This calls for a word-for-word copy of all the data, with each picture removed.

- - - - - - -

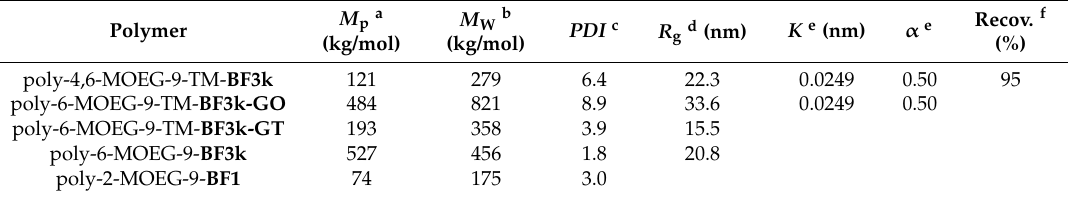
Figure 16. MALDI-TOF mass spectrum of poly-4’,6-MOEG-9-TM- BF3k . Table 2. Macromolecular features of the newly synthesized poly-4,6-MOEG-9-TM- BF3k compared with those shown by previously reported poly-6-MOEG-9-TM- BF3k , poly-6-MOEG-9- BF3k , and poly-2-MOEG-9- BF1 .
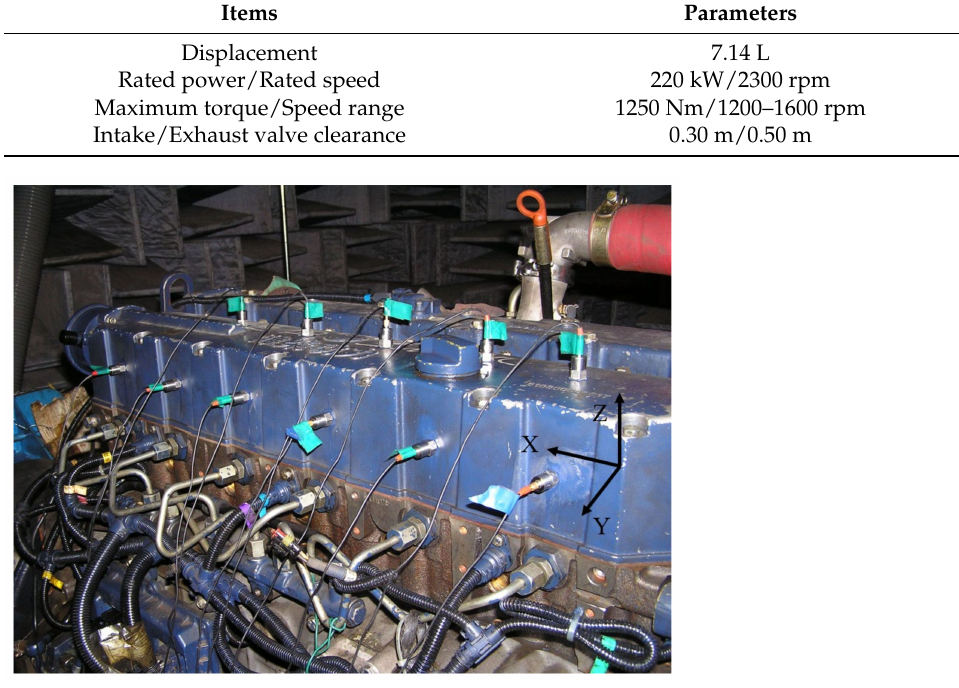
Figure 1. Sensor positions and coordinate direction. Table 2. Experimental instrument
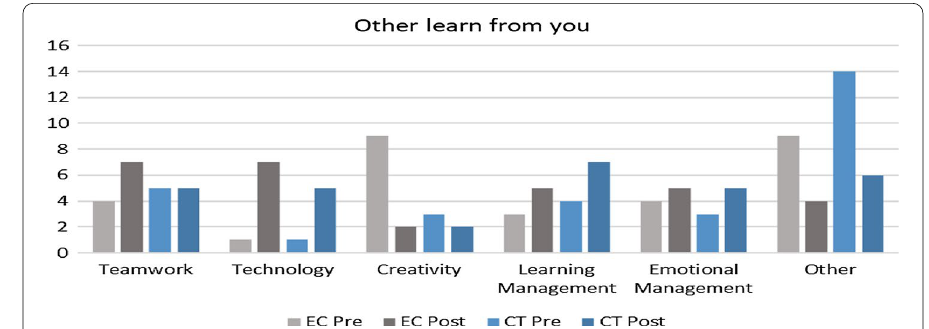
Fig. 8 Change in perception pre and post-intervention based on aspects teammates learned from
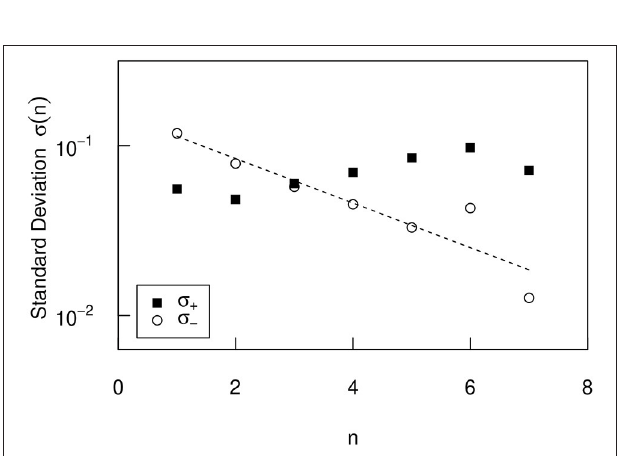
FIGURE 8 | The n dependence of the positive and negative standard deviations σ ± of the conditional PDFs in Spain.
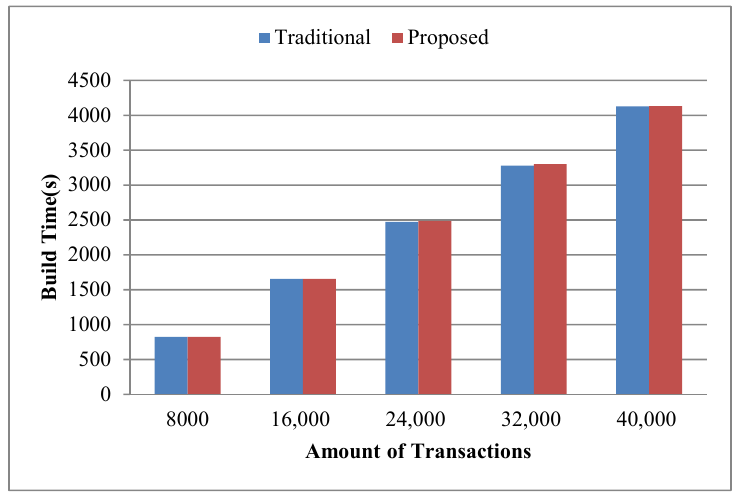
Figure 6. Build time with different amount of transactions.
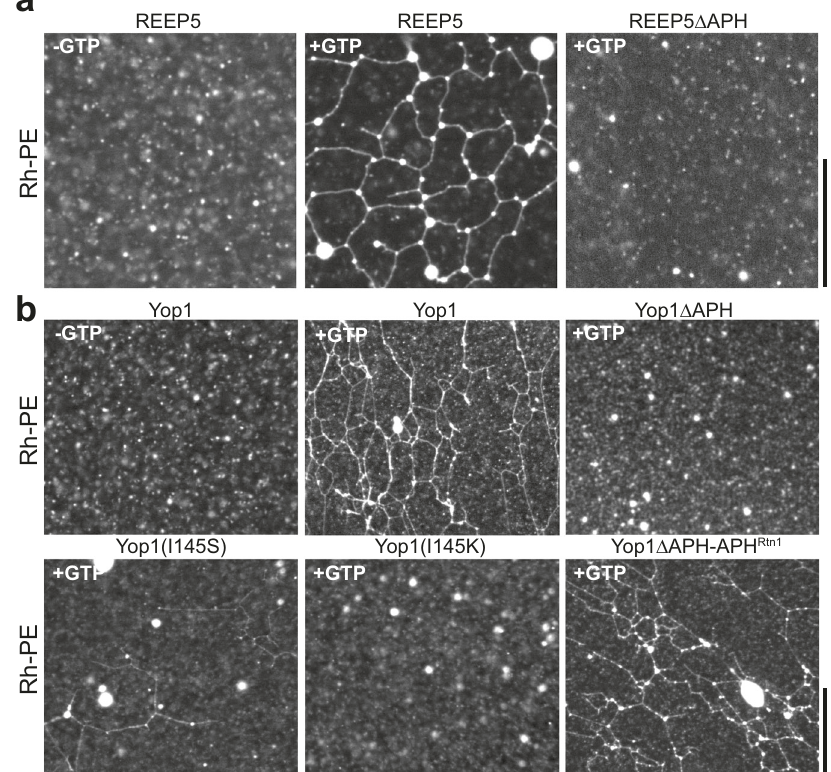
Fig. 5 The APH of REEPs is required for the reconstitution of a tubular network. a Xenopus REEP5 or REEP5 lacking the APH (REEP5 Δ APH) were puri fi ed from DDM-solubilized membranes and co-reconstituted with the GTPase Sey1 into liposomes containing POPC, DOPE, DOPS, and fl uorescent Rh-PE. The samples were incubated with or without GTP, as indicated. The experiment was performed four times. b As in a , but with puri fi ed wild-type Yop1, a Yop1 mutant lacking the APH (Yop1 Δ APH), Yop1 variants with point mutations in the APH (Yop1(I145S) and Yop1(I145K)), or a Yop1 variant, in which the APH was replaced by that of sjRtn1 (Yop1 Δ APH-APH Rtn1 ). Bars (on the right), 10 µ m. The experiment was performed two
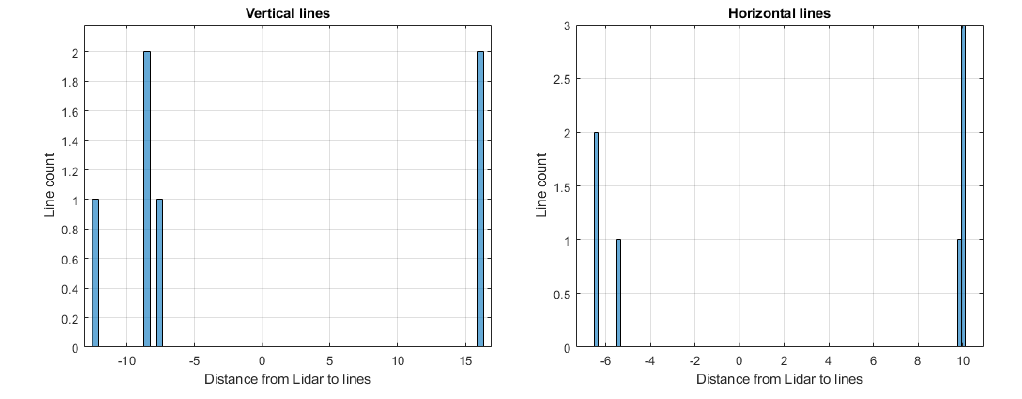
Figure 11. Histogram of HT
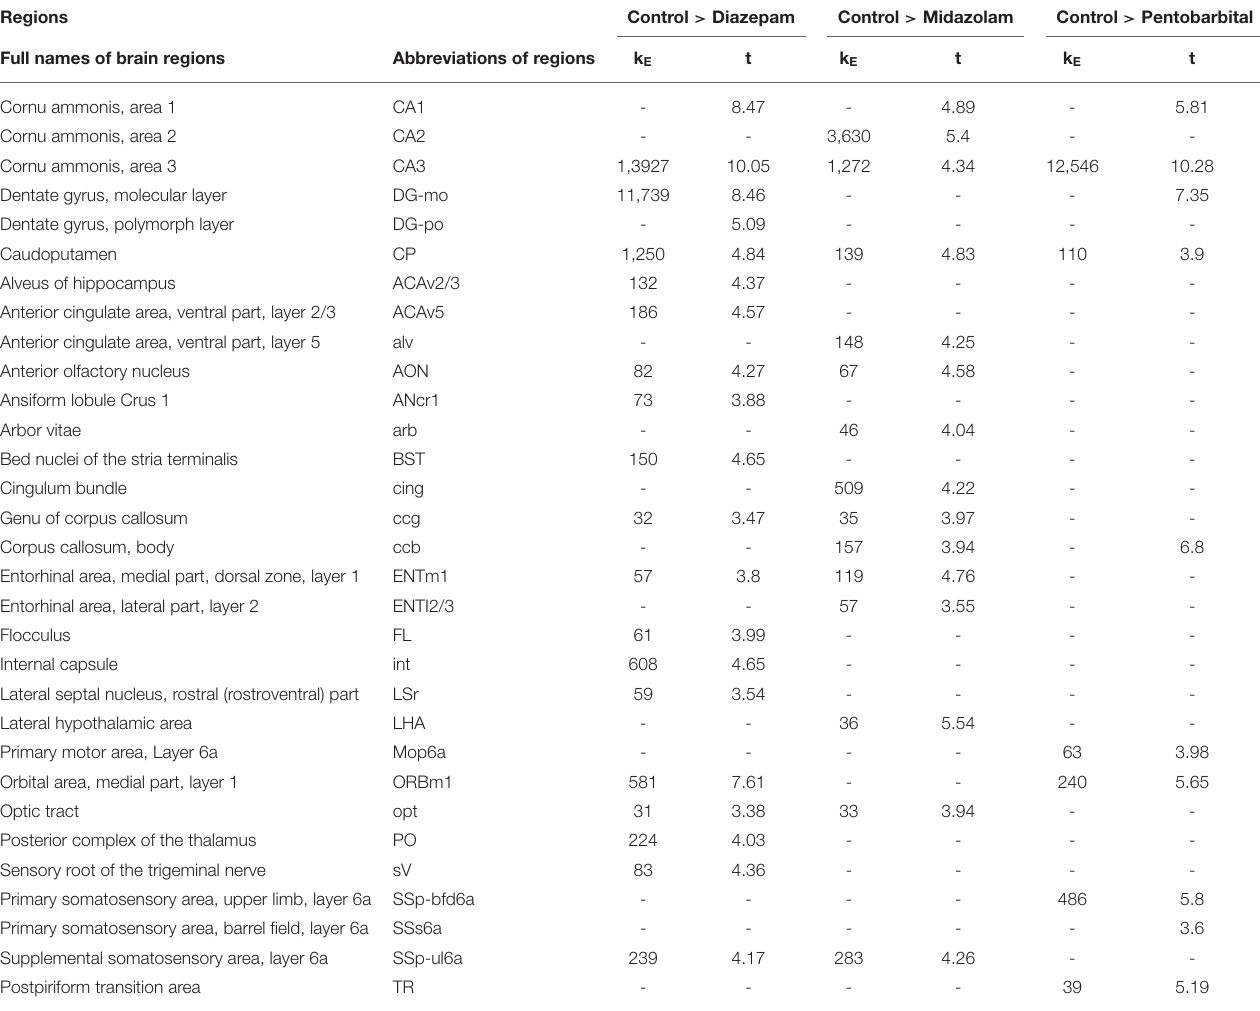
TABLE 1 | Summary of Voxel-based morphometry (VBM)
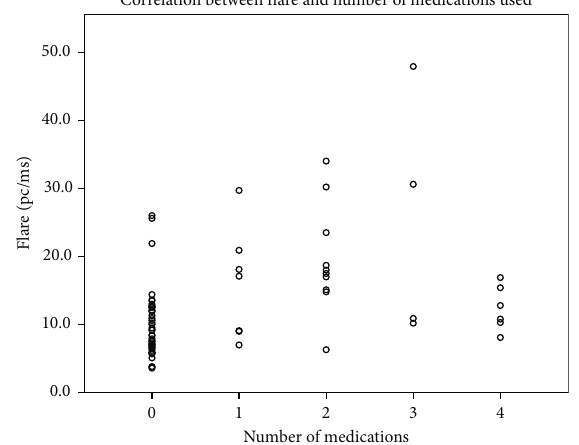
Figure 5: Correlation between flare and the number of different medications used in the glaucoma group; a moderate positive correlation (Spearman’s rho � 0.495, p < 0 .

- - - - - - -

## Result
Figure 16. MALDI-TOF mass spectrum of poly-4’,6-MOEG-9-TM- BF3k . Table 2. Macromolecular features of the newly synthesized poly-4,6-MOEG-9-TM- BF3k compared with those shown by previously reported poly-6-MOEG-9-TM- BF3k , poly-6-MOEG-9- BF3k , and poly-2-MOEG-9- BF1 .
Figure 1. Sensor positions and coordinate direction. Table 2. Experimental instrument
Fig. 8 Change in perception pre and post-intervention based on aspects teammates learned from
FIGURE 8 | The n dependence of the positive and negative standard deviations σ ± of the conditional PDFs in Spain.
Figure 6. Build time with different amount of transactions.
Fig. 5 The APH of REEPs is required for the reconstitution of a tubular network. a Xenopus REEP5 or REEP5 lacking the APH (REEP5 Δ APH) were puri fi ed from DDM-solubilized membranes and co-reconstituted with the GTPase Sey1 into liposomes containing POPC, DOPE, DOPS, and fl uorescent Rh-PE. The samples were incubated with or without GTP, as indicated. The experiment was performed four times. b As in a , but with puri fi ed wild-type Yop1, a Yop1 mutant lacking the APH (Yop1 Δ APH), Yop1 variants with point mutations in the APH (Yop1(I145S) and Yop1(I145K)), or a Yop1 variant, in which the APH was replaced by that of sjRtn1 (Yop1 Δ APH-APH Rtn1 ). Bars (on the right), 10 µ m. The experiment was performed two
Figure 11. Histogram of HT
TABLE 1 | Summary of Voxel-based morphometry (VBM)
Figure 5: Correlation between flare and the number of different medications used in the glaucoma group; a moderate positive correlation (Spearman’s rho � 0.495, p < 0 .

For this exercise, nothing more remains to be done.